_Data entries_
= = = = =
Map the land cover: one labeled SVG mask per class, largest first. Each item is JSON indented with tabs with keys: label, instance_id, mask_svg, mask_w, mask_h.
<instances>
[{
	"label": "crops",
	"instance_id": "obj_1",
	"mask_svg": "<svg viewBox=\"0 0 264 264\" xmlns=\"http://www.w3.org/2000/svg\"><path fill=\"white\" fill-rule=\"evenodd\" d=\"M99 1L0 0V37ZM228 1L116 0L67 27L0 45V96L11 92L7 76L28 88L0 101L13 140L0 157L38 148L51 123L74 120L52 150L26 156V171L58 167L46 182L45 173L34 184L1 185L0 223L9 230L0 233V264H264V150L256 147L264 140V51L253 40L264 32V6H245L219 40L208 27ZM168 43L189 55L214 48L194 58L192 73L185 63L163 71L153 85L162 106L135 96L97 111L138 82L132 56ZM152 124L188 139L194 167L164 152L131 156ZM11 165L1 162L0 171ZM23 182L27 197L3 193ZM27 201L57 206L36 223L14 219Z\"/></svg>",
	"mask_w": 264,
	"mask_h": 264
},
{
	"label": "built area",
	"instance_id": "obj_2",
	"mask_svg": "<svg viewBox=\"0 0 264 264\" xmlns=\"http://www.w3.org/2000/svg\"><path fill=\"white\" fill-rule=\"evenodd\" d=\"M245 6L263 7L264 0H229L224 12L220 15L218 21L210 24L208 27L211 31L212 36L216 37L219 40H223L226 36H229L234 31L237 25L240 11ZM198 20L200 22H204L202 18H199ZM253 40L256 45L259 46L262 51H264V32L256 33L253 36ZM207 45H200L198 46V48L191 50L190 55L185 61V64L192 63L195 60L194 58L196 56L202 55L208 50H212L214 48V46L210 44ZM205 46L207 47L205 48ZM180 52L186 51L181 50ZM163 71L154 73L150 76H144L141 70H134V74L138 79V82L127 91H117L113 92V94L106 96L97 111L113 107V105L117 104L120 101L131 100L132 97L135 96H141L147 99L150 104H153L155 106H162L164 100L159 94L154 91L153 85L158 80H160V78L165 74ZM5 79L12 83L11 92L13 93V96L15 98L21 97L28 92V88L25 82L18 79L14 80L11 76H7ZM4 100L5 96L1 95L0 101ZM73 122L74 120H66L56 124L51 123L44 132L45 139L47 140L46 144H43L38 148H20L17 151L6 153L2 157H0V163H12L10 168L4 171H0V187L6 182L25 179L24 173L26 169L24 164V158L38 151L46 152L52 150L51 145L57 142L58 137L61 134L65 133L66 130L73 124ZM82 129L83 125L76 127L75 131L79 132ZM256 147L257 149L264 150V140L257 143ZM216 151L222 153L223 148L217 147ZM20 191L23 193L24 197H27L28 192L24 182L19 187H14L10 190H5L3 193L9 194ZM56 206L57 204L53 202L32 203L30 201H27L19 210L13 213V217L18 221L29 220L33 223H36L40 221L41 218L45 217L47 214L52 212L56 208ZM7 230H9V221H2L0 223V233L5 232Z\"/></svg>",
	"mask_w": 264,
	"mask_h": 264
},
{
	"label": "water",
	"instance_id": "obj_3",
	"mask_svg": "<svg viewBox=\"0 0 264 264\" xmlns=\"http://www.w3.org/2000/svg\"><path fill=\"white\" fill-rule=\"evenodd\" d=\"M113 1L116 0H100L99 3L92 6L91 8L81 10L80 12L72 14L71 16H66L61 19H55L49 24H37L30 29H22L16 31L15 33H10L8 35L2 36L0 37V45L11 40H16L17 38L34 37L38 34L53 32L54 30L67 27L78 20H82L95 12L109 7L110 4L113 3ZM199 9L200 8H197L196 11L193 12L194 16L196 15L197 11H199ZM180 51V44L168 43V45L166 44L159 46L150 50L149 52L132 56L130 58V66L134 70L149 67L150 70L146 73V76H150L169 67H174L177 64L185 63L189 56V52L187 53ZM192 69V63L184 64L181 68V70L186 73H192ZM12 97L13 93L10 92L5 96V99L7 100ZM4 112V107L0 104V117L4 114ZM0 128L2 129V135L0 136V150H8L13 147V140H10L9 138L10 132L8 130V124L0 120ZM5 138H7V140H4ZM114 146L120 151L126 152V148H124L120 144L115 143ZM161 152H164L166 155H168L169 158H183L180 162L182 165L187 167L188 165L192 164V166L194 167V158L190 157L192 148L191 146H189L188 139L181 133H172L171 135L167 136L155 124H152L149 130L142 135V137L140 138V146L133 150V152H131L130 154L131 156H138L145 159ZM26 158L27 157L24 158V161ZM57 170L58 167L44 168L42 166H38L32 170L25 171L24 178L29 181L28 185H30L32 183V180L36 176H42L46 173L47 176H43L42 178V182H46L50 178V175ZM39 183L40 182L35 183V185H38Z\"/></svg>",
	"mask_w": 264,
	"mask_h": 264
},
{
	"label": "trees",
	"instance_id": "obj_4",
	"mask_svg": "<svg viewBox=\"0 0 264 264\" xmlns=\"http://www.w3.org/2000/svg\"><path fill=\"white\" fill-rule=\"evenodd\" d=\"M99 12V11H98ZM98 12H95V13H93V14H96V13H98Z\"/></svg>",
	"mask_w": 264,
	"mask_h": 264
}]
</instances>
= = = = =
_Aim of the task_
Filter the rows above and copy out every line that contains the string "label".

_Output of the exercise_
Map the land cover: one labeled SVG mask per class, largest first. Each item is JSON indented with tabs with keys: label, instance_id, mask_svg, mask_w, mask_h.
	"label": "crops",
	"label": "built area",
	"label": "water",
	"label": "trees",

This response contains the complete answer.